ABOUT THIS EXERCISE ▸ Please work out how many lines in the data below hold the word "Jaroslav", and state only the number.

RECORDS SUPPLIED ▸
- Opening Delimiter -

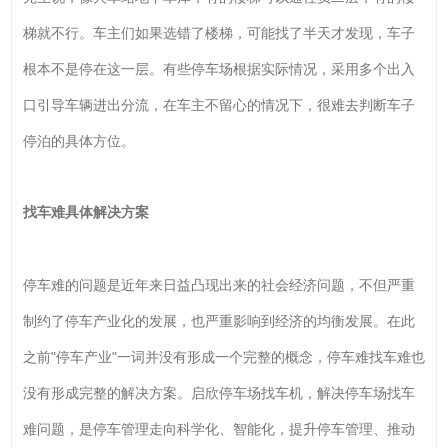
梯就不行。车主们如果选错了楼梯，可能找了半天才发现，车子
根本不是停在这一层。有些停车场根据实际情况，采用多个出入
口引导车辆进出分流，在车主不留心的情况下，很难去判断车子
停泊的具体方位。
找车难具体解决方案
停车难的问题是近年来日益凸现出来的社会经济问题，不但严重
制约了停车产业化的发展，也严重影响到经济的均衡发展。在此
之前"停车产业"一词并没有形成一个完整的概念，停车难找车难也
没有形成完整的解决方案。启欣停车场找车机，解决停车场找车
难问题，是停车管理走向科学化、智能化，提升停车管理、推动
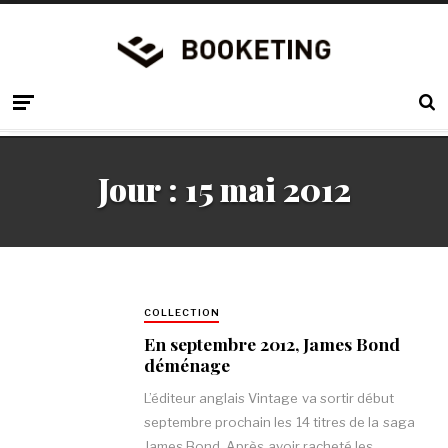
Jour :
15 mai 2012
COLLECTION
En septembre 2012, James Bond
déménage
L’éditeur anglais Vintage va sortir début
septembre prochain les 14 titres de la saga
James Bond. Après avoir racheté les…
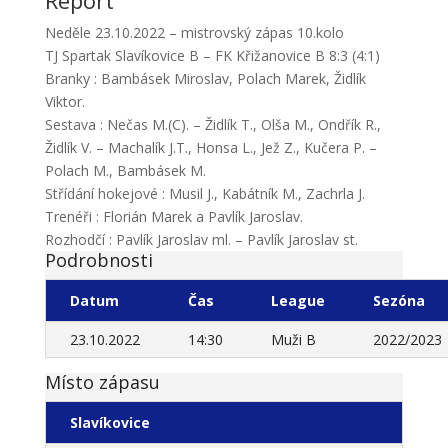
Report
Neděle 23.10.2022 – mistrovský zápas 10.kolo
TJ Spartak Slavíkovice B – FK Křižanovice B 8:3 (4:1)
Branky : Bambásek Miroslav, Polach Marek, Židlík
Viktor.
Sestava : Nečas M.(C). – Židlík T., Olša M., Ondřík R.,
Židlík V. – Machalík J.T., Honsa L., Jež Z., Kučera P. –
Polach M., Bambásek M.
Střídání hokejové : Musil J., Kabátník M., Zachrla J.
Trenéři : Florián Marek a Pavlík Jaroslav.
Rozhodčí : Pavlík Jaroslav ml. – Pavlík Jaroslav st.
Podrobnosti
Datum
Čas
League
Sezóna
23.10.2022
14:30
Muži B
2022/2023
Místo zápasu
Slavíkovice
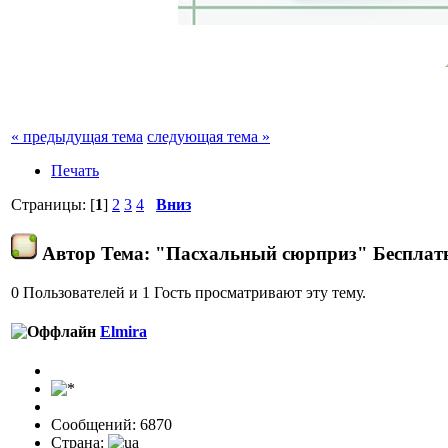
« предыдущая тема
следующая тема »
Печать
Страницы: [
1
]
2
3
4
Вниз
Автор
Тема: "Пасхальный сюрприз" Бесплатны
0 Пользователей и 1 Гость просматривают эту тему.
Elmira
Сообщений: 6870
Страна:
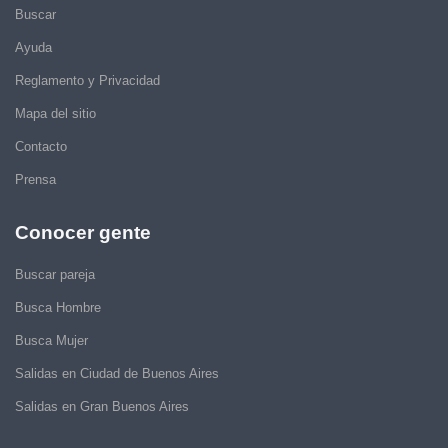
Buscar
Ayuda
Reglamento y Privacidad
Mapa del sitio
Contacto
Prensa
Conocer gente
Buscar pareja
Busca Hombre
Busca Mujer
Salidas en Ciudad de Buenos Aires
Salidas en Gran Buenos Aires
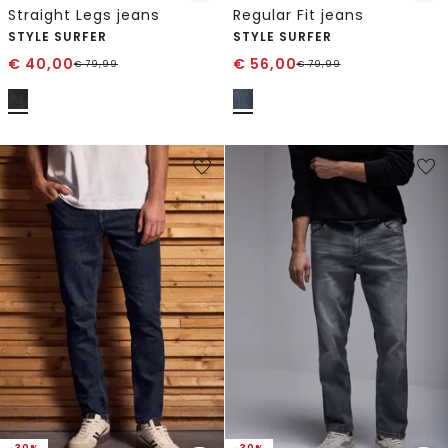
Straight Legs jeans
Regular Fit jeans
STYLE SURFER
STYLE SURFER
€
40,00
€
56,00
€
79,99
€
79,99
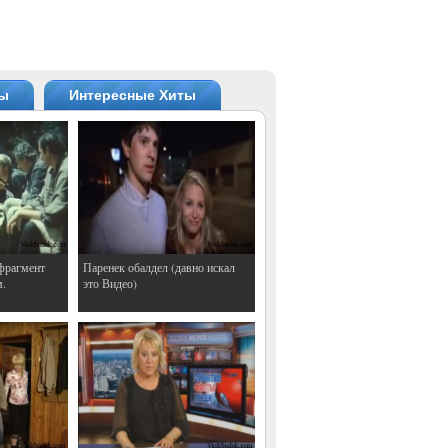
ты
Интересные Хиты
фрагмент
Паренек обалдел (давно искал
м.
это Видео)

- Closing Delimiter -

RESPONSE BOX ▸ 2